* **Texto proporcionado**:
La controversia en torno al caricaturista Julio César González, conocido como ‘Matador’, volvió a poner en el centro del debate público las denuncias por maltrato, acoso o violencia contra mujeres que han salpicado al entorno del presidente Gustavo Petro. Con este episodio, ya suman al menos 11 funcionarios y contratistas vinculados al actual Gobierno que han sido señalados por presuntas conductas de este tipo.
‘Matador’, excontratista de la Presidencia con dos contratos que, según registros oficiales, superaban los 34 millones de pesos mensuales, es el más reciente caso en generar rechazo, luego de una burla dirigida a la senadora Paloma Valencia relacionada con su apariencia física. El hecho desató críticas desde distintos sectores políticos y sociales, que cuestionan la respuesta del Gobierno frente a este tipo de comportamientos.

* **Datos sin procesar**:
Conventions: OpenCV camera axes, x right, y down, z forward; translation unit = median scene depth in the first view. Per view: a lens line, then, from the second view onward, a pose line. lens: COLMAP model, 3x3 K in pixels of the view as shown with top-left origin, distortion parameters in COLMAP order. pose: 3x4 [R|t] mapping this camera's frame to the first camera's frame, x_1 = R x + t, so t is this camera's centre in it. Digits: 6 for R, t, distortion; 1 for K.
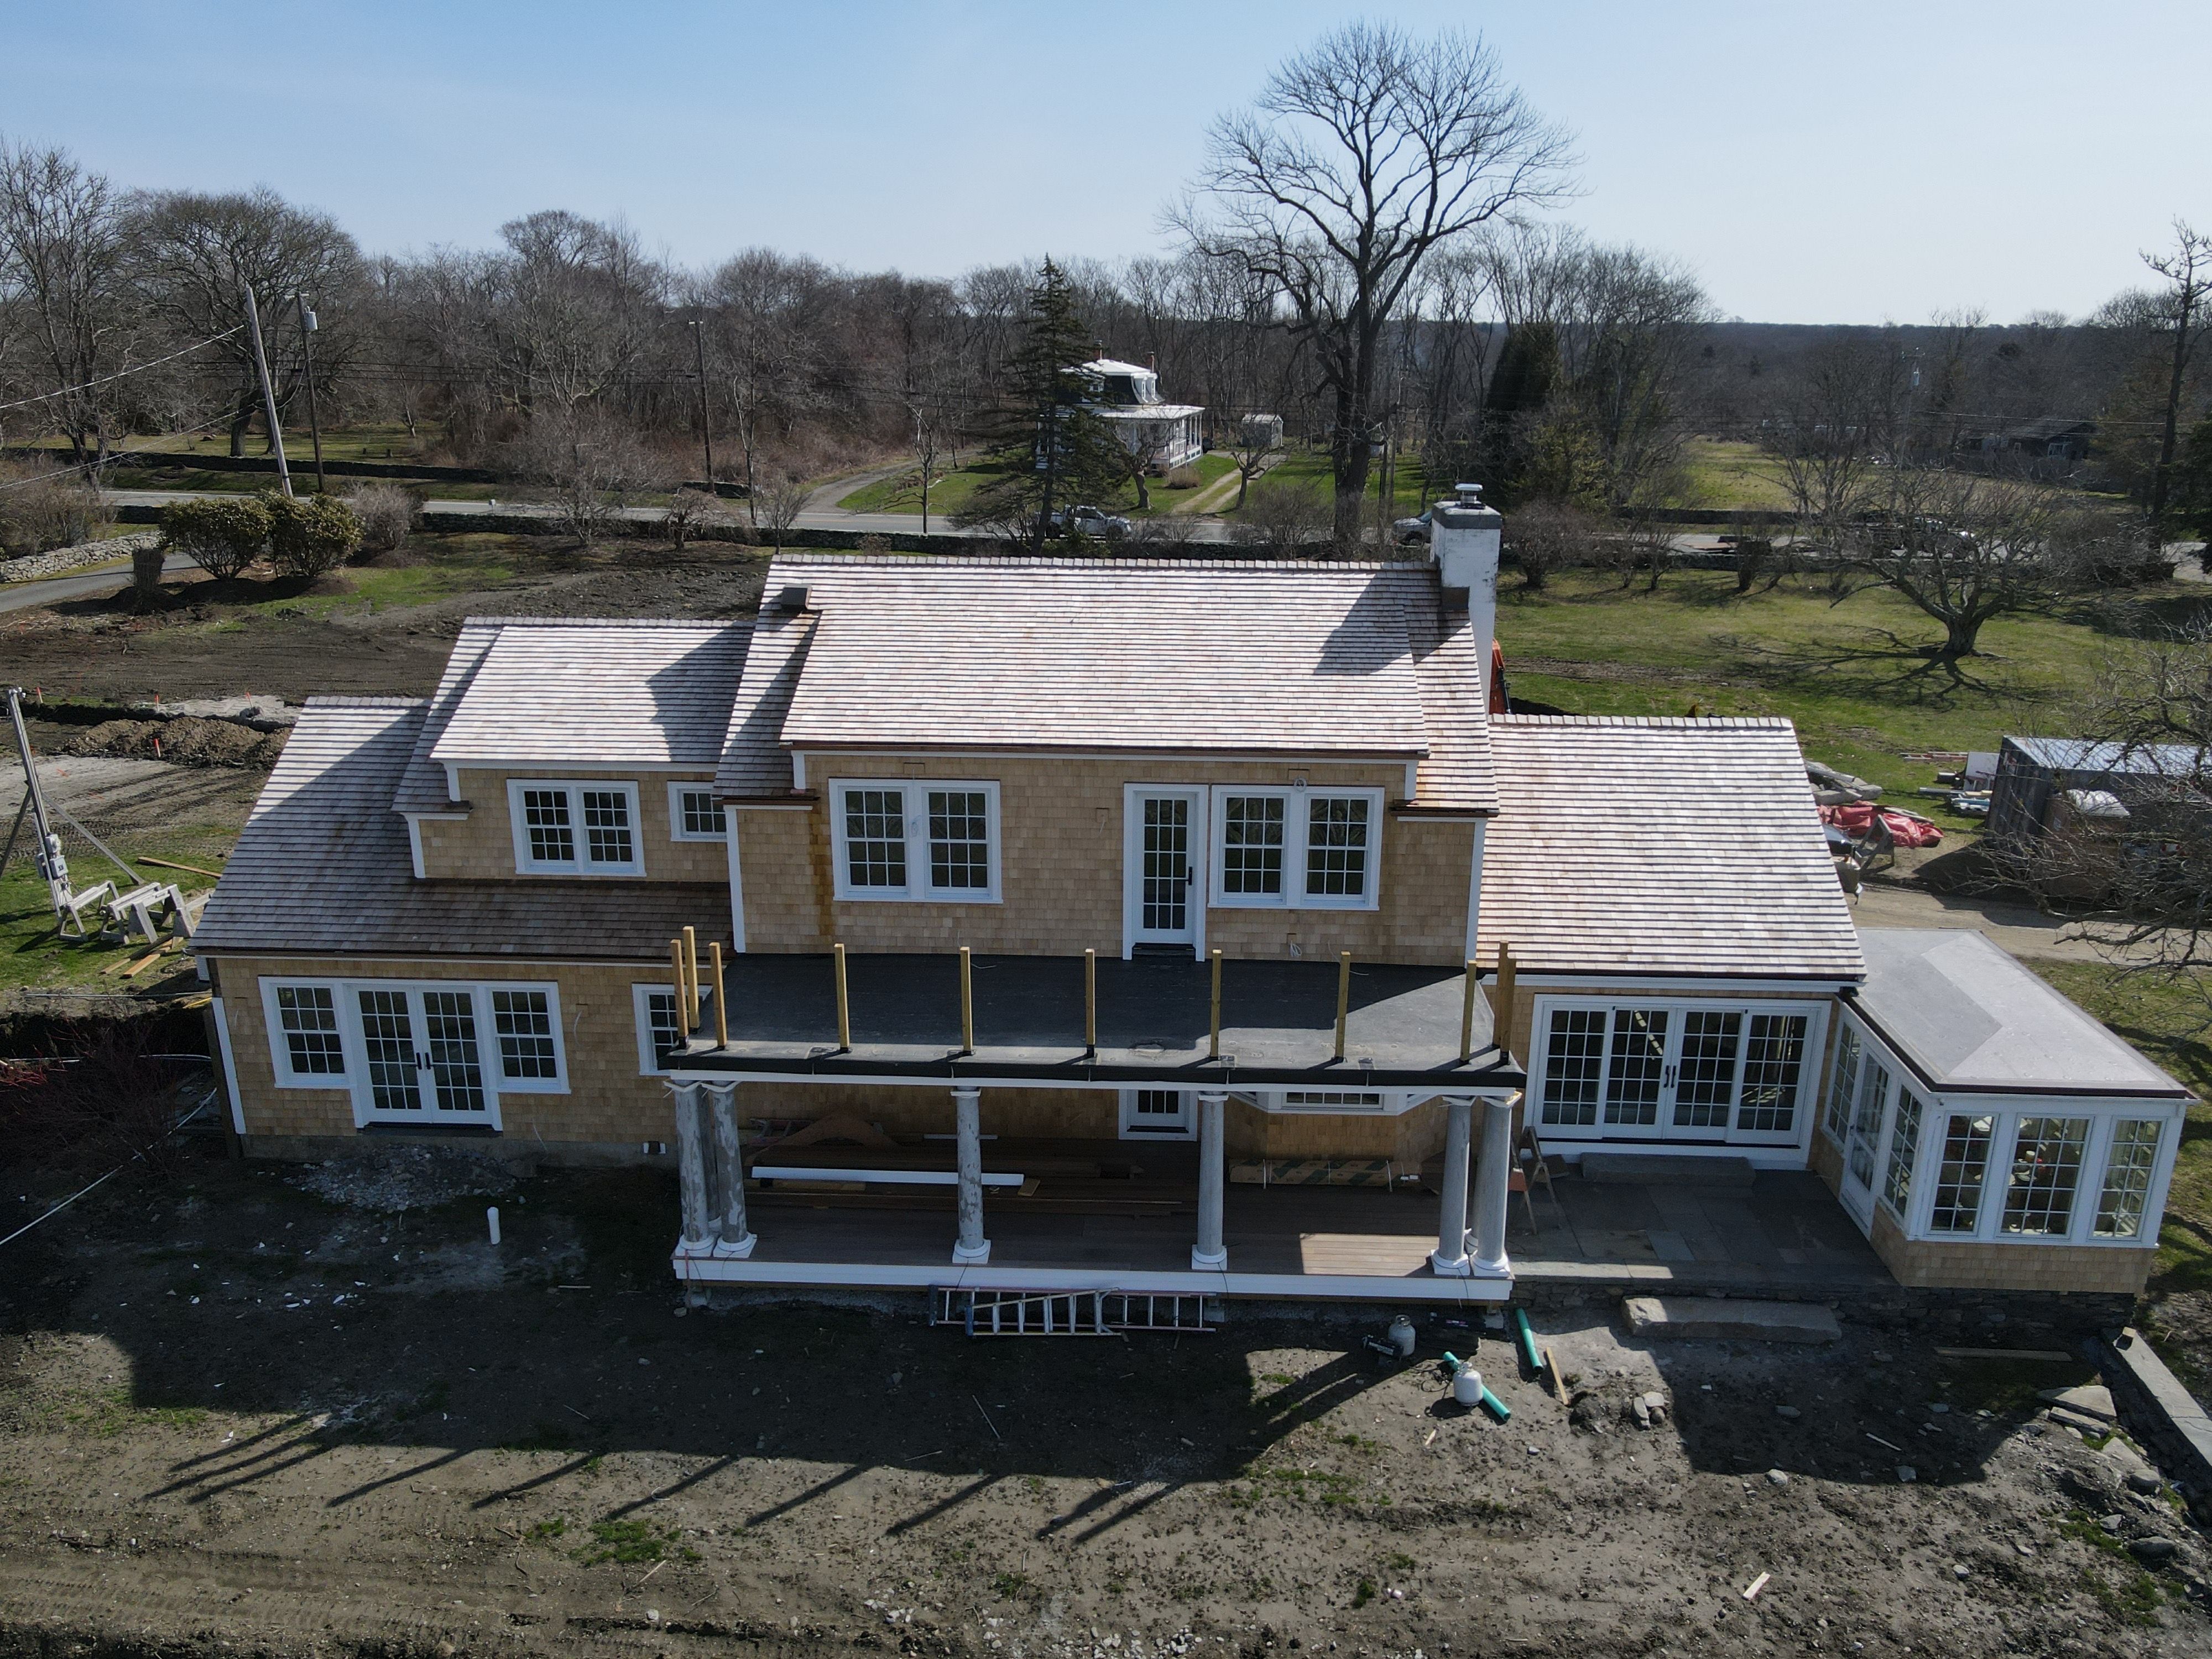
lens RADIAL K [[1608.9, 0, 1110.7], [0, 1608.9, 836.5], [0, 0, 1]] dist [0.010124, 0.019541]
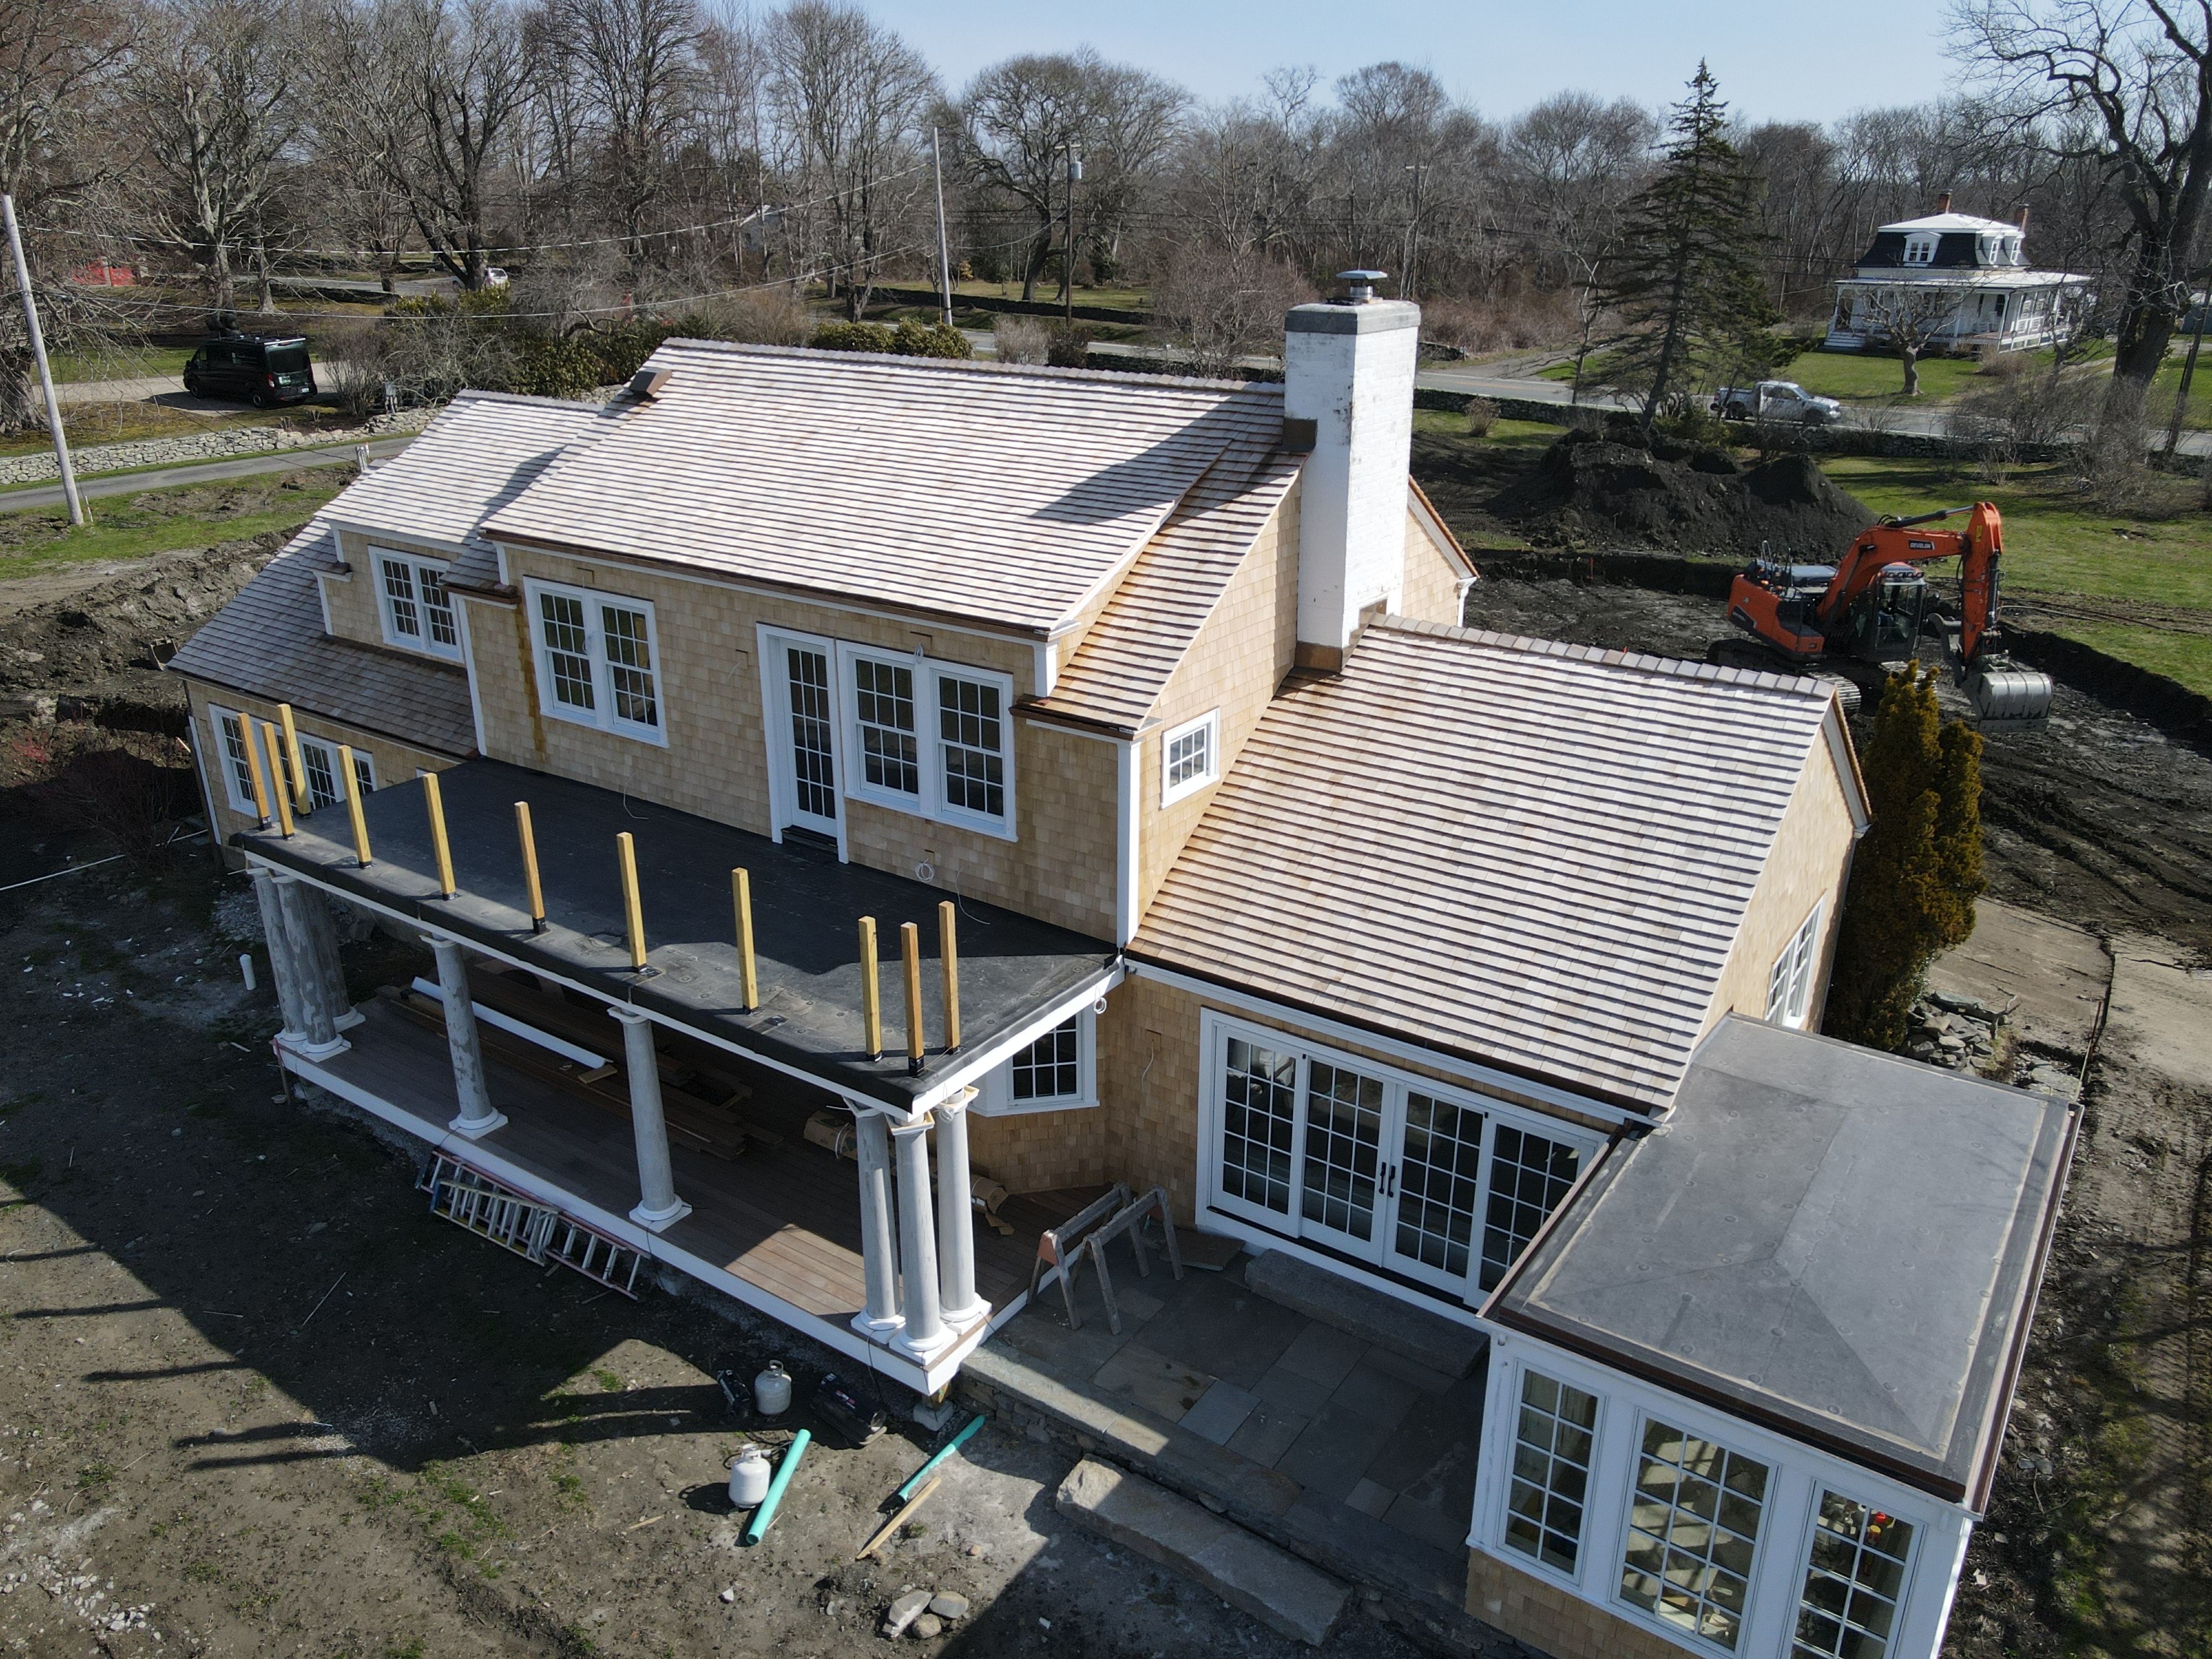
lens RADIAL K [[1608.9, 0, 1104.0], [0, 1608.9, 826.8], [0, 0, 1]] dist [0.010124, 0.019541]
pose [[0.848827, 0.192333, -0.492443, 0.556589], [-0.160657, 0.981267, 0.106327, -0.045571], [0.503668, -0.011139, 0.863825, 0.379297]]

* **Tarea asignada A**: Por favor, copia el fragmento del texto sobre el caricaturista desde "La controversia en" hasta "tipo de comportamientos." y cambia "Gobierno" por "Ejecutivo".
* **Tarea asignada B**: Sigue escribiendo el texto sobre el caricaturista a partir de su última oración.
No hace falta usar el listado.

* **Resultado A**:
La controversia en torno al caricaturista Julio César González, conocido como ‘Matador’, volvió a poner en el centro del debate público las denuncias por maltrato, acoso o violencia contra mujeres que han salpicado al entorno del presidente Gustavo Petro. Con este episodio, ya suman al menos 11 funcionarios y contratistas vinculados al actual Ejecutivo que han sido señalados por presuntas conductas de este tipo.
‘Matador’, excontratista de la Presidencia con dos contratos que, según registros oficiales, superaban los 34 millones de pesos mensuales, es el más reciente caso en generar rechazo, luego de una burla dirigida a la senadora Paloma Valencia relacionada con su apariencia física. El hecho desató críticas desde distintos sectores políticos y sociales, que cuestionan la respuesta del Ejecutivo frente a este tipo de comportamientos.

* **Resultado B**:
La situación ha reavivado el debate sobre la distancia entre el discurso feminista del presidente Petro y las actuaciones de su administración. Durante la campaña presidencial, el hoy mandatario afirmó que “el cambio será con las mujeres” y prometió garantizar una vida libre de violencias, igualdad y mayor representación. Sin embargo, críticos señalan que los reiterados casos conocidos durante más de tres años de gobierno ponen en entredicho esos compromisos.
No se trata de un hecho aislado. A lo largo del mandato, han salido a la luz denuncias contra miembros del llamado primer anillo presidencial, así como contra contratistas del Estado. En varios de estos episodios, el presidente ha optado por guardar silencio, mientras que en otros sus declaraciones han generado controversia. Recientemente, Petro se refirió a una denuncia por presunta violencia física y psicológica contra un contratista del sector del entretenimiento, señalando que no se involucraría en ese tipo de conflictos personales.
Entre los casos más recordados figura el del exviceministro del Interior Diego Cancino, cuya designación como director de la Sociedad de Activos Especiales (SAE) se frustró tras conocerse una denuncia por presunto acoso sexual presentada por una funcionaria del Ministerio del Interior, relacionada con hechos ocurridos en 2024.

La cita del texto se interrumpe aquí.